BEGIN

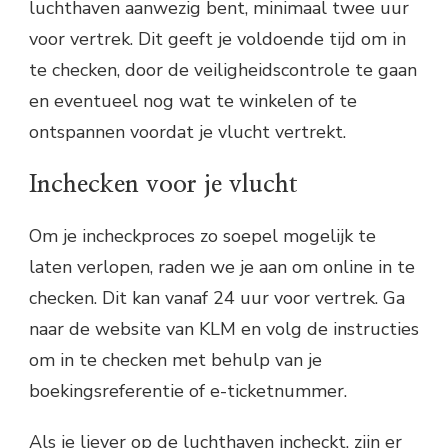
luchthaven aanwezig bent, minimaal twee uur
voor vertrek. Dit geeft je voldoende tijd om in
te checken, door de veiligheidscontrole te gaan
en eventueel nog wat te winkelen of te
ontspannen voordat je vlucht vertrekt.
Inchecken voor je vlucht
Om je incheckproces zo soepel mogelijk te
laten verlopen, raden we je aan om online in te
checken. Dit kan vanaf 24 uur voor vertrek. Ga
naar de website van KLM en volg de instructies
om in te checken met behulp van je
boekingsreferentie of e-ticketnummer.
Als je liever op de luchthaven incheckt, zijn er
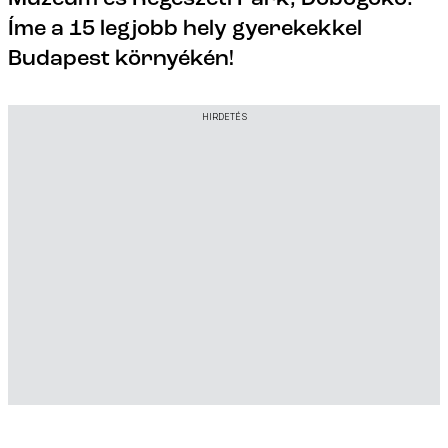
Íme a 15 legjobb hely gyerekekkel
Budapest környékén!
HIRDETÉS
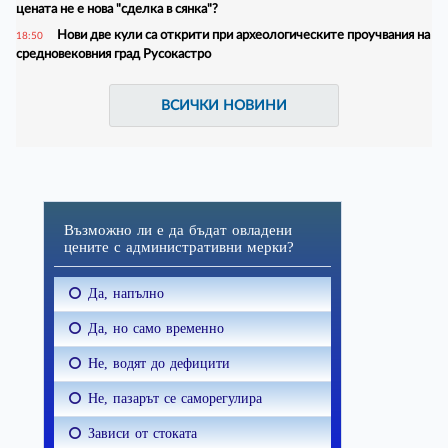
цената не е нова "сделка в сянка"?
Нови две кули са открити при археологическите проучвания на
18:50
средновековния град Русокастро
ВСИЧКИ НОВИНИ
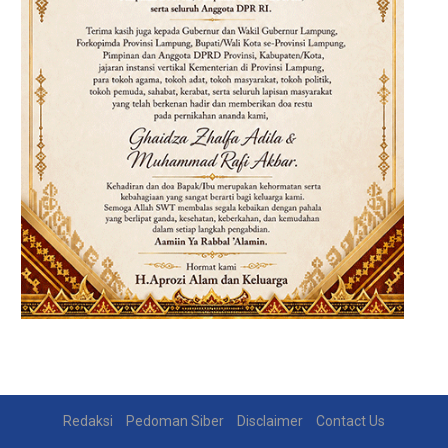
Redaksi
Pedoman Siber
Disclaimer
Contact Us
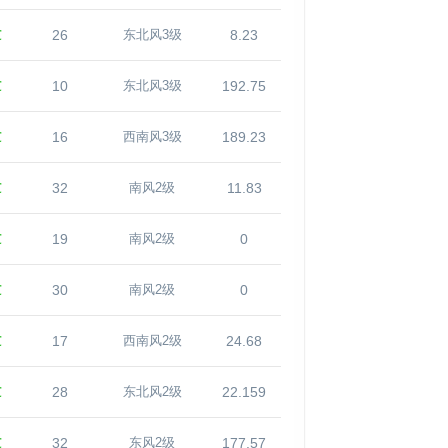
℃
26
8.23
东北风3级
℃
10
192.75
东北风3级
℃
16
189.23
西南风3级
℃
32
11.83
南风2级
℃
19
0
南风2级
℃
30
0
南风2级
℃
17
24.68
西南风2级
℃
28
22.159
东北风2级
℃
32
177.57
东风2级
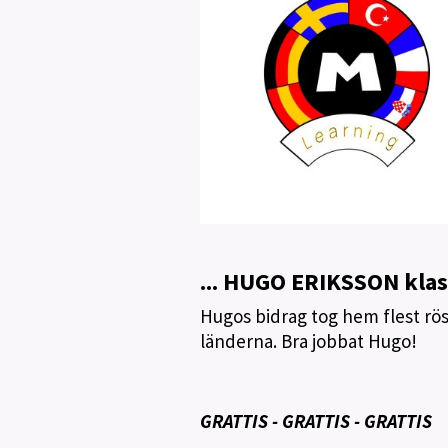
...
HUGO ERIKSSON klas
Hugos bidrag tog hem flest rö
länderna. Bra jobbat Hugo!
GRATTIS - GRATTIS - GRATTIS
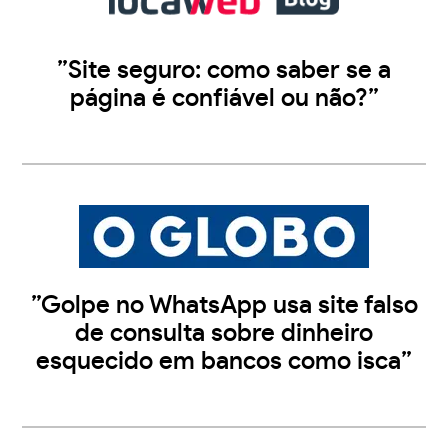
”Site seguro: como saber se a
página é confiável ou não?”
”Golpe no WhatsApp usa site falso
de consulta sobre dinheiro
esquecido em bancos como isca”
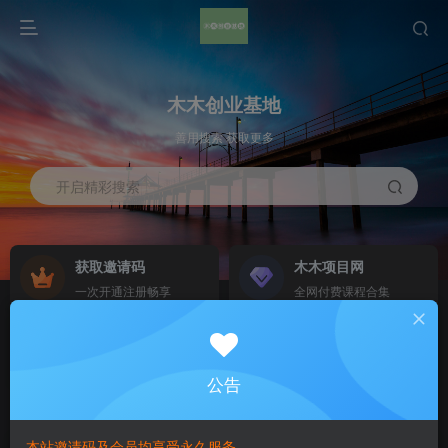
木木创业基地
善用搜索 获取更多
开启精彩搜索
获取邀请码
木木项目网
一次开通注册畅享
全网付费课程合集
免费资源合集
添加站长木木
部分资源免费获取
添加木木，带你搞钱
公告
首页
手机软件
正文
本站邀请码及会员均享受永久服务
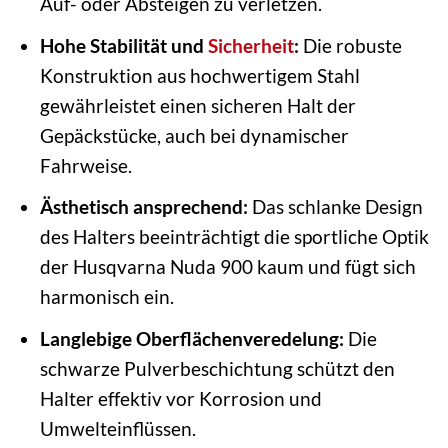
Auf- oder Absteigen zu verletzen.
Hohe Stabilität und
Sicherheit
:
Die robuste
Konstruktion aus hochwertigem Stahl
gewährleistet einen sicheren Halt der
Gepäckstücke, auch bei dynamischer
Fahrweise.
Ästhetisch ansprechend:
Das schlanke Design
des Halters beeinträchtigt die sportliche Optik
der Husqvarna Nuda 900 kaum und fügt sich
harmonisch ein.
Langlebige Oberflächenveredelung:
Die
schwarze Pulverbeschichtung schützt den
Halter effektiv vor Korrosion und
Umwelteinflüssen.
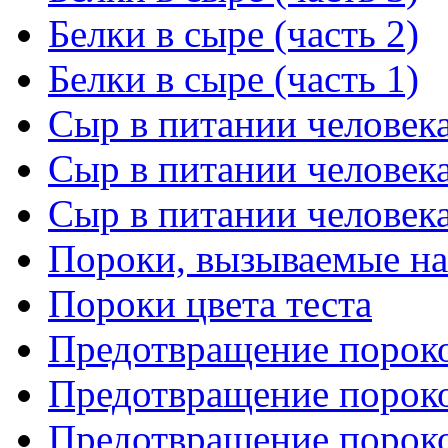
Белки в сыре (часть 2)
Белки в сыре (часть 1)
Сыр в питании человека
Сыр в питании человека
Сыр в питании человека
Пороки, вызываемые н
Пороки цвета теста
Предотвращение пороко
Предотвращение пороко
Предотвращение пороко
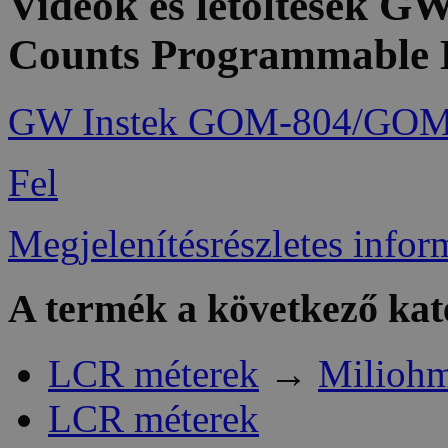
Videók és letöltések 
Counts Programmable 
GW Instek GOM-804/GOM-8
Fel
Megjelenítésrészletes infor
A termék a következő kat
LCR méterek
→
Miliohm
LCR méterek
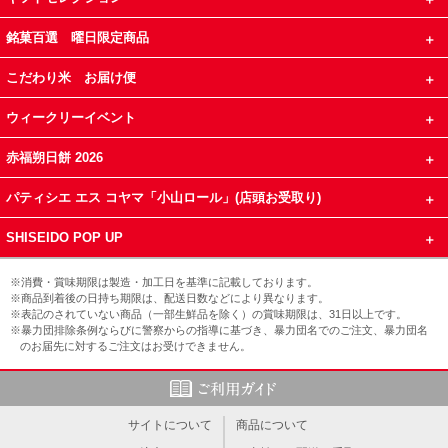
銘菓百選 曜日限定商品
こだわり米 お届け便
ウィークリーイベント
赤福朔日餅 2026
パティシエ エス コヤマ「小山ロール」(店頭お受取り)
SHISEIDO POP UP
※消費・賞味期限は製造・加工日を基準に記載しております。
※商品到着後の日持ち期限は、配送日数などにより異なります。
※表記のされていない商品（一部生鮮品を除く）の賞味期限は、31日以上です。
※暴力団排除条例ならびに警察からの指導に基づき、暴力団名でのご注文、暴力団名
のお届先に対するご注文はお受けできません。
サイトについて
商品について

END

:: Exercise instructions ::
Within the records, the lines containing the string "сыре" are to be counted and their number given without comment.

:: Written solution ::
2